Элизабет послушно промолчала. Ведь она получила прекрасное воспитание, и семья возлагала на нее большие надежды. За восемнадцать лет жизни девушка уже научилась различать в матушкином голосе малейшие нюансы. Этот тон означал, что она немедленно должна вернуться в парадную залу и танцевать с тем, кого выбрала мать. Причем, скорее всего, это будет молодой человек голубых кровей, но с чуть заметными признаками вырождения, вызванного смешанными браками. Элизабет смущенно улыбнулась сидевшим с ней девушкам – Анне-Марии д’Алемберт и Еве Барбей, с которыми познакомилась предыдущей весной во Франции, и грациозно поднялась. Ее подруги красовались в нарядах куртизанок эпохи Людовика XIV. Элизабет как раз говорила им, что Париж казался ей недостижимо далеким, хотя только сегодня утром она сошла с трапа роскошного трансатлантического лайнера, пришвартовавшегося в нью-йоркском порту. Элизабет посмотрела по сторонам: ее давняя подруга Агнесс Джонс по-прежнему восседала на уютном обитом узорчатой парчой диванчике цвета золота и слоновой кости, а вот младшей сестры Элизабет, Дианы, нигде не было видно. Вот бесстыдница – наверняка умудрилась сбежать из-под бдительного ока родительницы. Элизабет передернула плечами: излишняя непосредственность и ребячливость младшей сестры всегда нервировали ее, но сейчас раздражение готово было выплеснуться наружу. Она вздохнула и привычно заглушила в себе нарастающую злость на сестру.
В конце концов, Диану можно и пожалеть – у бедняжки не было возможности блеснуть на своем первом балу. Улыбаясь, Элизабет вспомнила роскошный бал, устроенный в ее честь два года назад, когда ей только исполнилось шестнадцать. Ее, старшую из сестер Холланд, целый год обучала танцам гувернантка, которую Элизабет делила со своей подругой Пенелопой Хейз. Кроме этого, Элизабет брала уроки этикета, иностранных языков и часто бывала за границей. Диане же шестнадцать лет исполнилось в прошлом апреле, однако она не получила никакой особой подготовки к светской жизни и была лишена даже дебютного бала. Семья тогда скорбела из-за кончины главы семейства, и любые торжественные мероприятия были бы сочтены неуместными.
Поэтому Диана провела лето в Саратоге, посещая местные балы с тетушкой Эдит. Так что, учитывая уровень ее подготовки, нельзя было осуждать девушку за небольшие промахи.

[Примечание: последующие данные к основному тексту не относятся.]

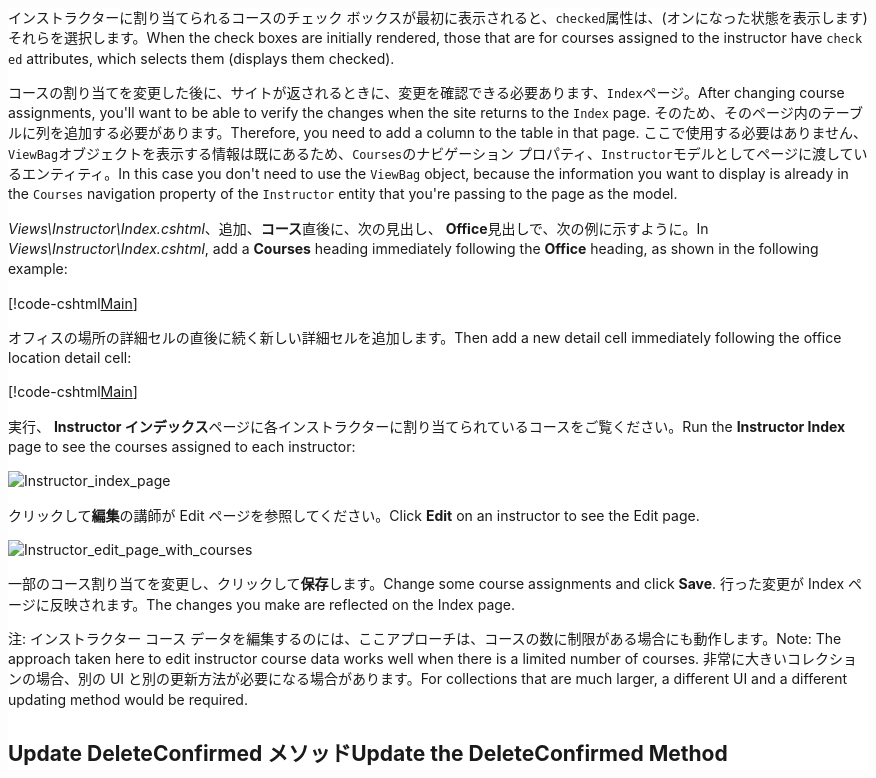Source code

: <span data-ttu-id="ebb7e-219">インストラクターに割り当てられるコースのチェック ボックスが最初に表示されると、`checked`属性は、(オンになった状態を表示します) それらを選択します。</span><span class="sxs-lookup"><span data-stu-id="ebb7e-219">When the check boxes are initially rendered, those that are for courses assigned to the instructor have `checked` attributes, which selects them (displays them checked).</span></span>

<span data-ttu-id="ebb7e-220">コースの割り当てを変更した後に、サイトが返されるときに、変更を確認できる必要あります、`Index`ページ。</span><span class="sxs-lookup"><span data-stu-id="ebb7e-220">After changing course assignments, you'll want to be able to verify the changes when the site returns to the `Index` page.</span></span> <span data-ttu-id="ebb7e-221">そのため、そのページ内のテーブルに列を追加する必要があります。</span><span class="sxs-lookup"><span data-stu-id="ebb7e-221">Therefore, you need to add a column to the table in that page.</span></span> <span data-ttu-id="ebb7e-222">ここで使用する必要はありません、`ViewBag`オブジェクトを表示する情報は既にあるため、`Courses`のナビゲーション プロパティ、`Instructor`モデルとしてページに渡しているエンティティ。</span><span class="sxs-lookup"><span data-stu-id="ebb7e-222">In this case you don't need to use the `ViewBag` object, because the information you want to display is already in the `Courses` navigation property of the `Instructor` entity that you're passing to the page as the model.</span></span>

<span data-ttu-id="ebb7e-223">*Views\Instructor\Index.cshtml*、追加、**コース**直後に、次の見出し、 **Office**見出しで、次の例に示すように。</span><span class="sxs-lookup"><span data-stu-id="ebb7e-223">In *Views\Instructor\Index.cshtml*, add a **Courses** heading immediately following the **Office** heading, as shown in the following example:</span></span>

[!code-cshtml[Main](updating-related-data-with-the-entity-framework-in-an-asp-net-mvc-application/samples/sample22.cshtml?highlight=6)]

<span data-ttu-id="ebb7e-224">オフィスの場所の詳細セルの直後に続く新しい詳細セルを追加します。</span><span class="sxs-lookup"><span data-stu-id="ebb7e-224">Then add a new detail cell immediately following the office location detail cell:</span></span>

[!code-cshtml[Main](updating-related-data-with-the-entity-framework-in-an-asp-net-mvc-application/samples/sample23.cshtml?highlight=7-14)]

<span data-ttu-id="ebb7e-225">実行、 **Instructor インデックス**ページに各インストラクターに割り当てられているコースをご覧ください。</span><span class="sxs-lookup"><span data-stu-id="ebb7e-225">Run the **Instructor Index** page to see the courses assigned to each instructor:</span></span>

![Instructor_index_page](updating-related-data-with-the-entity-framework-in-an-asp-net-mvc-application/_static/image10.png)

<span data-ttu-id="ebb7e-227">クリックして**編集**の講師が Edit ページを参照してください。</span><span class="sxs-lookup"><span data-stu-id="ebb7e-227">Click **Edit** on an instructor to see the Edit page.</span></span>

![Instructor_edit_page_with_courses](updating-related-data-with-the-entity-framework-in-an-asp-net-mvc-application/_static/image11.png)

<span data-ttu-id="ebb7e-229">一部のコース割り当てを変更し、クリックして**保存**します。</span><span class="sxs-lookup"><span data-stu-id="ebb7e-229">Change some course assignments and click **Save**.</span></span> <span data-ttu-id="ebb7e-230">行った変更が Index ページに反映されます。</span><span class="sxs-lookup"><span data-stu-id="ebb7e-230">The changes you make are reflected on the Index page.</span></span>

 <span data-ttu-id="ebb7e-231">注: インストラクター コース データを編集するのには、ここアプローチは、コースの数に制限がある場合にも動作します。</span><span class="sxs-lookup"><span data-stu-id="ebb7e-231">Note: The approach taken here to edit instructor course data works well when there is a limited number of courses.</span></span> <span data-ttu-id="ebb7e-232">非常に大きいコレクションの場合、別の UI と別の更新方法が必要になる場合があります。</span><span class="sxs-lookup"><span data-stu-id="ebb7e-232">For collections that are much larger, a different UI and a different updating method would be required.</span></span>  
 

## <a name="update-the-deleteconfirmed-method"></a><span data-ttu-id="ebb7e-233">Update DeleteConfirmed メソッド</span><span class="sxs-lookup"><span data-stu-id="ebb7e-233">Update the DeleteConfirmed Method</span></span>
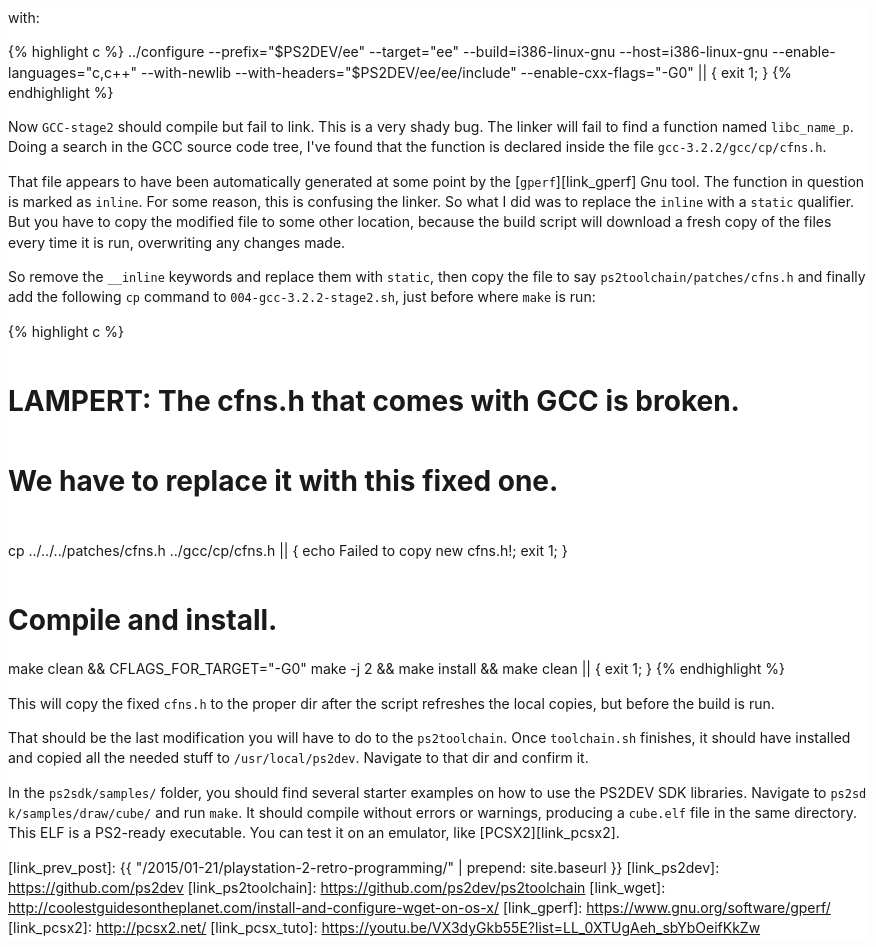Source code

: with:

{% highlight c %}
../configure --prefix="$PS2DEV/ee" --target="ee" --build=i386-linux-gnu --host=i386-linux-gnu --enable-languages="c,c++" --with-newlib --with-headers="$PS2DEV/ee/ee/include" --enable-cxx-flags="-G0" || { exit 1; }
{% endhighlight %}

Now `GCC-stage2` should compile but fail to link. This is a very shady bug. The linker will fail to find a function
named `libc_name_p`. Doing a search in the GCC source code tree, I've found that the function is declared inside
the file `gcc-3.2.2/gcc/cp/cfns.h`.

That file appears to have been automatically generated at some point by the [`gperf`][link_gperf] Gnu tool.
The function in question is marked as `inline`. For some reason, this is confusing the linker. So what I did
was to replace the `inline` with a `static` qualifier. But you have to copy the modified file to some other location,
because the build script will download a fresh copy of the files every time it is run, overwriting any changes made.

So remove the `__inline` keywords and replace them with `static`, then copy the file to say `ps2toolchain/patches/cfns.h`
and finally add the following `cp` command to `004-gcc-3.2.2-stage2.sh`, just before where `make` is run:

{% highlight c %}
#
# LAMPERT: The cfns.h that comes with GCC is broken.
# We have to replace it with this fixed one.
#
cp ../../../patches/cfns.h ../gcc/cp/cfns.h || { echo Failed to copy new cfns.h!; exit 1; }

# Compile and install.
make clean && CFLAGS_FOR_TARGET="-G0" make -j 2 && make install && make clean || { exit 1; }
{% endhighlight %}

This will copy the fixed `cfns.h` to the proper dir after the script refreshes the local copies, but before the build is run.

That should be the last modification you will have to do to the `ps2toolchain`. Once `toolchain.sh` finishes,
it should have installed and copied all the needed stuff to `/usr/local/ps2dev`. Navigate to that dir and confirm it.

In the `ps2sdk/samples/` folder, you should find several starter examples on how to use the PS2DEV SDK libraries.
Navigate to `ps2sdk/samples/draw/cube/` and run `make`. It should compile without errors or warnings, producing
a `cube.elf` file in the same directory. This ELF is a PS2-ready executable. You can test it on an emulator,
like [PCSX2][link_pcsx2].


[link_prev_post]:    {{ "/2015/01-21/playstation-2-retro-programming/" | prepend: site.baseurl }}
[link_ps2dev]:       https://github.com/ps2dev
[link_ps2toolchain]: https://github.com/ps2dev/ps2toolchain
[link_wget]:         http://coolestguidesontheplanet.com/install-and-configure-wget-on-os-x/
[link_gperf]:        https://www.gnu.org/software/gperf/
[link_pcsx2]:        http://pcsx2.net/
[link_pcsx_tuto]:    https://youtu.be/VX3dyGkb55E?list=LL_0XTUgAeh_sbYbOeifKkZw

– Уверена, тебе жаль покидать подруг, – произнесла миссис Холланд, уводя дочь из гостиной в танцевальную залу. Белоснежный атласный лиф костюма пастушки выгодно подчеркивал природную прелесть Элизабет, которая казалась еще выше рядом с матерью, облаченной, как и полагалось вдове, во все черное. Эдвард Холланд покинул этот бренный мир в конце прошлой зимы, так что его вдова должна была носить траур еще, по меньшей мере, год.